No árido cenário do semiárido brasileiro, onde a luta pela sobrevivência é constante, o jumento emerge como um símbolo de tenacidade e resistência. Porém, essa resistência está sendo posta à prova de uma maneira alarmante, com o aumento do abate desses animais. Nas últimas décadas, o jumento, outrora utilizado como parceiro de trabalho e companheiro dos habitantes da região, enfrenta uma ameaça iminente de extinção devido à exploração desenfreada e à crescente demanda por suas peles.
O abate de jumentos, com foco na extração de sua valiosa pele, tem gerado preocupações entre os especialistas e defensores dos direitos dos animais. A Dra. Débora Façanha, pesquisadora atuante nessa área, ressalta que os abatedouros, principalmente na Bahia, têm explorado a pele dos jumentos para a produção de colágeno destinado à medicina tradicional chinesa. A magnitude desse comércio cruel e insustentável tem resultado na aceleração do declínio populacional desses animais no Nordeste, ameaçando torná-los uma espécie em perigo de extinção.
Segundo dados do Ministério da Agricultura e Agropecuária, mais de 78 mil jumentos foram abatidos na Bahia entre fevereiro de 2021 e junho de 2022. O Instituto Brasileiro de Geografia e Estatística (IBGE) revelou uma alarmante redução de 38% na população desses animais entre 2011 e 2017. Embora somente em 2018 tenha sido implementada a primeira política pública voltada à preservação da espécie, tal iniciativa foi momentaneamente suspensa em 2019 e somente retomada após árduos esforços em 2022. No entanto, a pesquisadora Débora Façanha observa com preocupação que órgãos de controle e o próprio Ministério não estão cumprindo a determinação de proteção, alegando precedentes que autorizam o abate.
A situação transcende a mera preocupação com a conservação da biodiversidade. O médico veterinário da Universidade Federal Rural do Semiárido (Ufersa), Sidnei Sakamoto, alerta para os riscos de introdução de zoonoses associadas a essa prática. Uma doença de particular destaque é o mormo, altamente perigoso para os seres humanos e com altas taxas de letalidade.

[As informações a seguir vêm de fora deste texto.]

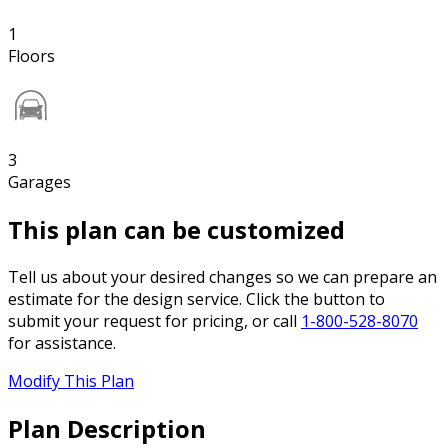
1
Floors
3
Garages
This plan can be customized
Tell us about your desired changes so we can prepare an
estimate for the design service. Click the button to
submit your request for pricing, or call
1-800-528-8070
for assistance.
Modify This Plan
Plan Description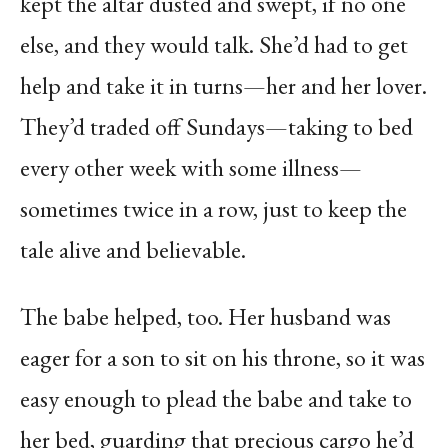
kept the altar dusted and swept, if no one
else, and they would talk. She’d had to get
help and take it in turns—her and her lover.
They’d traded off Sundays—taking to bed
every other week with some illness—
sometimes twice in a row, just to keep the
tale alive and believable.
The babe helped, too. Her husband was
eager for a son to sit on his throne, so it was
easy enough to plead the babe and take to
her bed, guarding that precious cargo he’d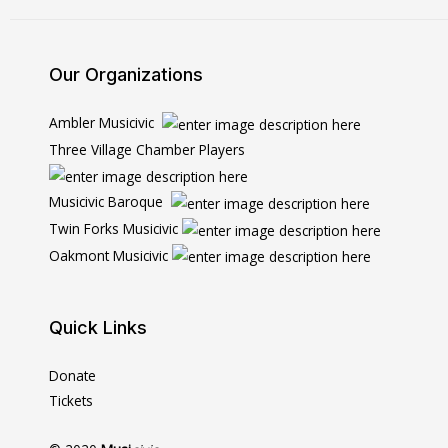
Our Organizations
Ambler Musicivic
Three Village Chamber Players
Musicivic Baroque
Twin Forks Musicivic
Oakmont Musicivic
Quick Links
Donate
Tickets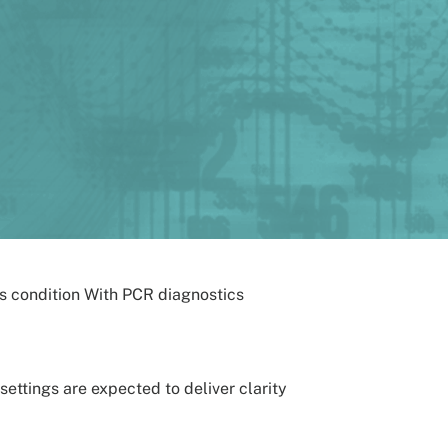
settings are expected to deliver clarity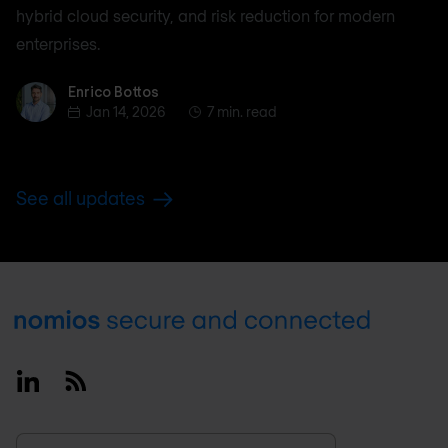
hybrid cloud security, and risk reduction for modern
enterprises.
Enrico Bottos
Enrico Bottos
Jan 14, 2026
7 min. read
See all updates
Footer
Linkedin
RSS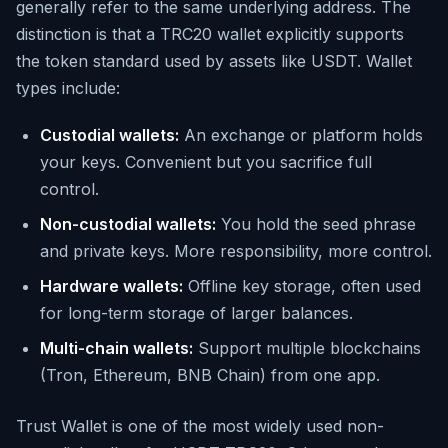
generally refer to the same underlying address. The
distinction is that a TRC20 wallet explicitly supports
the token standard used by assets like USDT. Wallet
types include:
Custodial wallets:
An exchange or platform holds
your keys. Convenient but you sacrifice full
control.
Non-custodial wallets:
You hold the seed phrase
and private keys. More responsibility, more control.
Hardware wallets:
Offline key storage, often used
for long-term storage of larger balances.
Multi-chain wallets:
Support multiple blockchains
(Tron, Ethereum, BNB Chain) from one app.
Trust Wallet is one of the most widely used non-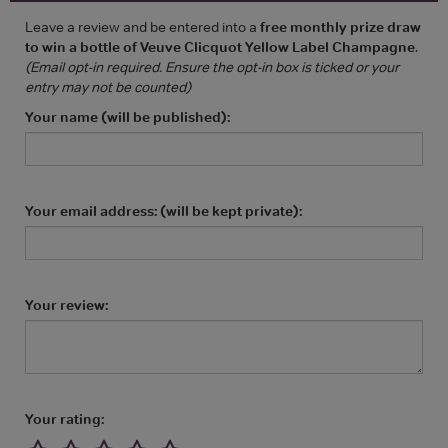
Leave a review and be entered into a
free monthly prize draw
to win a bottle of Veuve Clicquot Yellow Label Champagne
.
(Email opt-in required. Ensure the opt-in box is ticked or your
entry may not be counted)
Your name (will be published):
Your email address: (will be kept private):
Your review:
Your rating: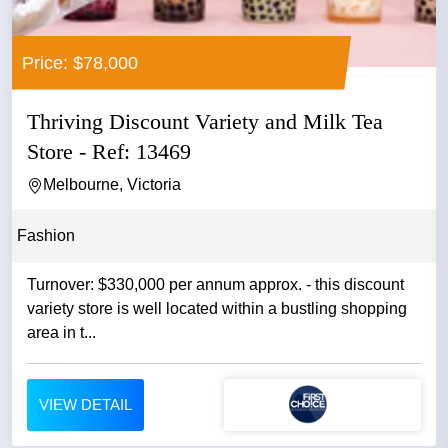
Price: $78,000
Thriving Discount Variety and Milk Tea
Store - Ref: 13469
Melbourne, Victoria
Fashion
Turnover: $330,000 per annum approx. - this discount
variety store is well located within a bustling shopping
area in t...
VIEW DETAIL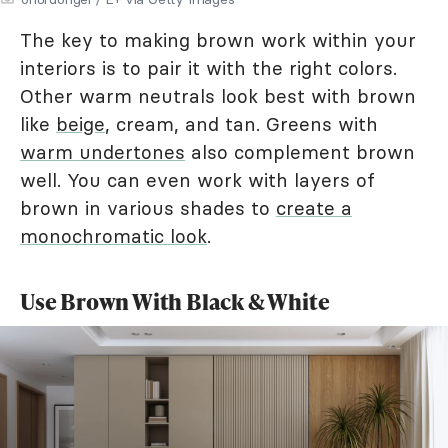
The key to making brown work within your
interiors is to pair it with the right colors.
Other warm neutrals look best with brown
like
beige
, cream, and tan. Greens with
warm undertones
also complement brown
well. You can even work with layers of
brown in various shades to
create a
monochromatic look
.
Use Brown With Black & White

Nesse contexto, organizações não-governamentais (ONGs) têm assumido um papel crucial na luta pela sobrevivência do jumento no cenário do semiárido brasileiro. Sua missão inclui o combate ao tráfico de jumentos para abate, bem como a conscientização pública sobre a importância da preservação desses animais como parte integrante do ecossistema e da cultura local.
À medida que essa discussão ganha destaque, é vital que a sociedade, as autoridades e os setores envolvidos reavaliem o impacto de suas ações no delicado equilíbrio da natureza e no respeito aos seres vivos que compartilham este planeta. O jumento, outrora símbolo de resiliência, merece mais do que nunca um esforço conjunto para preservar sua existência e legado no cenário semiárido brasileiro.